■ Document text:

· · · · · · ·

# Giving up on CC's...



## Bird-Dog (Oct 16, 2009)

Wait... you thought I meant all of them? No, no, no... _au contraire_.

What I'm talking about is giving up on the odd individual dud box that just keeps disappointing time after time. At what point do you just give up and pitch the rest of the box out?

Case in point: I smoked a BPC last night from an '09 box that has never yielded a decent smoke since I got it. I struggled through the 1st half hoping for something to develop besides bland, bitter, papery taste. Finally just had to toss it. I have tried and tried; given these every chance to come around and they just are not good.

They have been stored properly, aged 5+ years (and are not fakes). Yet if anything, they're worse now than when they were young. Not a single one of the 16 smoked so far have been worth a darn.

Still, simply by virtue of being CC's it pains me to toss out the remainder of the dud box. I've done it many a time with NC's, but this is the first time I've contemplated just 86-ing CC's without even lighting them up.

What would you do?


----------



## NormH3 (Apr 20, 2015)

What tastes bad to you, may not to someone else. I'll leave it at that since we are in the super secret forum.


----------



## ChiGars (Dec 11, 2013)

I'll be the judge of that!! 

Sent from my SAMSUNG-SM-G920A using Tapatalk


----------



## Bird-Dog (Oct 16, 2009)

NormH3 said:


> What tastes bad to you, may not to someone else. I'll leave it at that since we are in the super secret forum.


Nice thought, but I can guarantee this is not a taste preference issue. To put it plainly, they suck!


----------



## elco69 (May 1, 2013)

Sell them on other sites and be clear as to why you are getting rid of them. Keep them for non-regular cigar smoking friend who want to try one, they won't know the difference...lol Or you could always send them my way, i am always down for experimenting with dud CC's, like infusing them with cocoa or coffee


----------



## Bird-Dog (Oct 16, 2009)

elco69 said:


> Sell them on other sites and be clear as to why you are getting rid of them. Keep them for non-regular cigar smoking friend who want to try one, they won't know the difference...lol Or you could always send them my way, i am always down for experimenting with dud CC's, like infusing them with cocoa or coffee


You want 'em you got 'em. But, only because I'm confident you know that when I say they're bad it's not just varying opinion or palate. They really do belong in the trashcan.

I wouldn't feel right about selling them to anyone; I don't think you would either... bad juju, even with full disclosure.

And, giving these to a non-cigar-smoking friend is the surest way for them to remain non. I'd rather give them something good in hopes they'll at least come to appreciate why I love cigars, if not turn into a full-fledged cigar-buddy someday.


----------



## StogieNinja (Jul 29, 2009)

Never would have believed that a Boli PC could be bad!


----------



## steve2jenny (May 2, 2015)

Never had a CC. But I do troll on these threads just for knowledge. I agree not to sell without disclosing why, bad juju man lol


----------



## CraigT78 (Apr 14, 2015)

I also wouldn't mind having them. My poker buddies will smoke dog crap if I told them it was from Cuba. Lol.


----------



## Bird-Dog (Oct 16, 2009)

Aninjaforallseasons said:


> Never would have believed that a Boli PC could be bad!


I know! Right?

I guess that's why I just kept trying and trying, thinking they had to come around sooner or later.


----------



## Bird-Dog (Oct 16, 2009)

CraigT78 said:


> I also wouldn't mind having them. My poker buddies will smoke dog crap if I told them it was from Cuba. Lol.


Sorry, Henry said the right words. I am too much a fan of CC's to want to see these floated out there as a representation of the breed.

Give your poker buddies a good one. Tell 'em how hard CC's are to come by and how danged expensive they are. Then when they want another, which they will, you can set your own price!


----------



## CraigT78 (Apr 14, 2015)

curmudgeonista said:


> Sorry, Henry said the right words. I am too much a fan of CC's to want to see these floated out there as a representation of the breed.
> 
> Give your poker buddies a good one. Tell 'em how hard CC's are to come by and how danged expensive they are. Then when they want another, which they will, you can set your own price!


Words of wisdom right there!


----------



## avitti (Jun 4, 2011)

I've moved away from the boli pc a long time ago. I now go to the bcj as a quick morning smoke,a better smoke imo


----------

· · · · · · ·

■ Stated exercise A: Could you reproduce, character for character, the part of the cigar forum thread starting with "And, giving these" and going on through "(Jul 29, 2009)"?
The cigar forum thread and the listing after it have nothing to do with each other.

■ Data shown:
· · · · · · ·

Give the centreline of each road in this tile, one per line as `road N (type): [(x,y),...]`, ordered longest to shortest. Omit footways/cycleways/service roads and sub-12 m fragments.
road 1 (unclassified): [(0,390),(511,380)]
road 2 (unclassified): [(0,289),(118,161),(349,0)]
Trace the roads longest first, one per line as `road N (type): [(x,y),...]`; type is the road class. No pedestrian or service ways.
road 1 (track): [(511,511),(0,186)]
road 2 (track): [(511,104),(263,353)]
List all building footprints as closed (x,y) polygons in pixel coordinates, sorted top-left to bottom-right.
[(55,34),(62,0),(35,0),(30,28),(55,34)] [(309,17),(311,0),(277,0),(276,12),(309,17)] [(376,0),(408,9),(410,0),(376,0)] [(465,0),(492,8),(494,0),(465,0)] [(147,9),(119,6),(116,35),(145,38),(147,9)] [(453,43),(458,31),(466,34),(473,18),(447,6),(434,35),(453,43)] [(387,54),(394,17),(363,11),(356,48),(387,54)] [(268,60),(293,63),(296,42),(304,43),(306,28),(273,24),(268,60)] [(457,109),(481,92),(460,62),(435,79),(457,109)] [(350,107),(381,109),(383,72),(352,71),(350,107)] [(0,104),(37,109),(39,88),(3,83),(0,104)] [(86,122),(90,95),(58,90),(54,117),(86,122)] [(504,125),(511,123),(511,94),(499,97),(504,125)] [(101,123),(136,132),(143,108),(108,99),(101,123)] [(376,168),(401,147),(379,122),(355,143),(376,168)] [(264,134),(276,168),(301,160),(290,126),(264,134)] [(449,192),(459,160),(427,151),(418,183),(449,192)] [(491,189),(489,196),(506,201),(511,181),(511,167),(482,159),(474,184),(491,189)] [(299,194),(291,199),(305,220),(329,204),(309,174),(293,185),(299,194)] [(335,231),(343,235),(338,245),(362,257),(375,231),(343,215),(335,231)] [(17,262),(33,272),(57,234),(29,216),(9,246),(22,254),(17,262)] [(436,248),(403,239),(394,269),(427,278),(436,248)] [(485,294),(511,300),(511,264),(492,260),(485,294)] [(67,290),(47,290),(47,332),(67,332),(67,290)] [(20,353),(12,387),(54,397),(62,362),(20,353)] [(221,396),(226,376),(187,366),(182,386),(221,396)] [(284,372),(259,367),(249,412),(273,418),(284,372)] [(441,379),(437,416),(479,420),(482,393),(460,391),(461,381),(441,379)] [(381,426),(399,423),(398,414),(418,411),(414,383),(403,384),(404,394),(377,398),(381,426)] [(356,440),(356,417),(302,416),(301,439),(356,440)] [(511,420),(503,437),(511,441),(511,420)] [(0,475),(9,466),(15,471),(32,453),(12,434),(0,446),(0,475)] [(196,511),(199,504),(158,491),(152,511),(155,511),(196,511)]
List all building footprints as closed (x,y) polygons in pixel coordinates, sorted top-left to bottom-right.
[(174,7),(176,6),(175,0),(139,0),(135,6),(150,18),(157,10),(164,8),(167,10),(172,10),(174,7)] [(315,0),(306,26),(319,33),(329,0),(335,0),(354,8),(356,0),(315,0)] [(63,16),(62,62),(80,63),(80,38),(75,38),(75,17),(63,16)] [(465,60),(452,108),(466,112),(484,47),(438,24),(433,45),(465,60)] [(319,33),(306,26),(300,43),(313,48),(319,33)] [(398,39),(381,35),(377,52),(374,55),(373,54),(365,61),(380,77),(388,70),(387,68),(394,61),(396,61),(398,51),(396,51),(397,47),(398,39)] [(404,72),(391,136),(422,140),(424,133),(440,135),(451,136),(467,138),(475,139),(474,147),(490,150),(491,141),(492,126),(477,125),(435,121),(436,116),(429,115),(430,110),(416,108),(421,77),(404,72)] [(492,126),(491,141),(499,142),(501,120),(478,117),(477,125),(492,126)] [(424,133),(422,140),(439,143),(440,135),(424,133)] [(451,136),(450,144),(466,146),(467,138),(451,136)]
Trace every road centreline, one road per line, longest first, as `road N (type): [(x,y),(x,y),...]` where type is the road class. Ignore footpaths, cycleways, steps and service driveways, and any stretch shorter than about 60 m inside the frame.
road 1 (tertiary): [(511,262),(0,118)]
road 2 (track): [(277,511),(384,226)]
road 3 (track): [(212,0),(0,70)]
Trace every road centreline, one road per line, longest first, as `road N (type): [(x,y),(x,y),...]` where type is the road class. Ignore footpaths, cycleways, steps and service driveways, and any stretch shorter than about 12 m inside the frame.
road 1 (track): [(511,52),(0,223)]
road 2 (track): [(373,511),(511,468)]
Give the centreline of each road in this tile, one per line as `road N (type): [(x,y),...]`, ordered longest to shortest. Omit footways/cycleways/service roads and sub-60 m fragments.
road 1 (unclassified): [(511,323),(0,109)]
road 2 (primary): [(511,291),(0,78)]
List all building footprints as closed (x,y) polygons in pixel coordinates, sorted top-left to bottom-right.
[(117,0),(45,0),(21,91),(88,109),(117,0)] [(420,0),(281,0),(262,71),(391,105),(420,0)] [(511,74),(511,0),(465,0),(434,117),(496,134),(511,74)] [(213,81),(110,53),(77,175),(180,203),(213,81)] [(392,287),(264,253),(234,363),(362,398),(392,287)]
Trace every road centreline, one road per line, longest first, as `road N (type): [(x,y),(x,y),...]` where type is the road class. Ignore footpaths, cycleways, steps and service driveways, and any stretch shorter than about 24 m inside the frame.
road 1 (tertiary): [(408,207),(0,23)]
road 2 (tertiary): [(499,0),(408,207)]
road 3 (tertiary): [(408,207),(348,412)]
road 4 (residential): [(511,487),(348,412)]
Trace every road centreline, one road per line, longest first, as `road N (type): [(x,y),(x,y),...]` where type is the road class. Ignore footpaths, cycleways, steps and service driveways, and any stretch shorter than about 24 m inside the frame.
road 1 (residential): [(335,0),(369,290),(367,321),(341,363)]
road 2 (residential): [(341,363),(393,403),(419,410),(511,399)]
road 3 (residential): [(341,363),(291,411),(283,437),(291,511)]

· · · · · · ·

■ Stated exercise B: Can you output as a numbered list, with blank lines left out, the lines of the listing starting with the line with "12 m inside the frame." and going on through the last line of the listing?

■ Correct answer A:
And, giving these to a non-cigar-smoking friend is the surest way for them to remain non. I'd rather give them something good in hopes they'll at least come to appreciate why I love cigars, if not turn into a full-fledged cigar-buddy someday.


----------



## StogieNinja (Jul 29, 2009)

■ Correct answer B:
1. Trace every road centreline, one road per line, longest first, as `road N (type): [(x,y),(x,y),...]` where type is the road class. Ignore footpaths, cycleways, steps and service driveways, and any stretch shorter than about 12 m inside the frame.
2. road 1 (track): [(511,52),(0,223)]
3. road 2 (track): [(373,511),(511,468)]
4. Give the centreline of each road in this tile, one per line as `road N (type): [(x,y),...]`, ordered longest to shortest. Omit footways/cycleways/service roads and sub-60 m fragments.
5. road 1 (unclassified): [(511,323),(0,109)]
6. road 2 (primary): [(511,291),(0,78)]
7. List all building footprints as closed (x,y) polygons in pixel coordinates, sorted top-left to bottom-right.
8. [(117,0),(45,0),(21,91),(88,109),(117,0)] [(420,0),(281,0),(262,71),(391,105),(420,0)] [(511,74),(511,0),(465,0),(434,117),(496,134),(511,74)] [(213,81),(110,53),(77,175),(180,203),(213,81)] [(392,287),(264,253),(234,363),(362,398),(392,287)]
9. Trace every road centreline, one road per line, longest first, as `road N (type): [(x,y),(x,y),...]` where type is the road class. Ignore footpaths, cycleways, steps and service driveways, and any stretch shorter than about 24 m inside the frame.
10. road 1 (tertiary): [(408,207),(0,23)]
11. road 2 (tertiary): [(499,0),(408,207)]
12. road 3 (tertiary): [(408,207),(348,412)]
13. road 4 (residential): [(511,487),(348,412)]
14. Trace every road centreline, one road per line, longest first, as `road N (type): [(x,y),(x,y),...]` where type is the road class. Ignore footpaths, cycleways, steps and service driveways, and any stretch shorter than about 24 m inside the frame.
15. road 1 (residential): [(335,0),(369,290),(367,321),(341,363)]
16. road 2 (residential): [(341,363),(393,403),(419,410),(511,399)]
17. road 3 (residential): [(341,363),(291,411),(283,437),(291,511)]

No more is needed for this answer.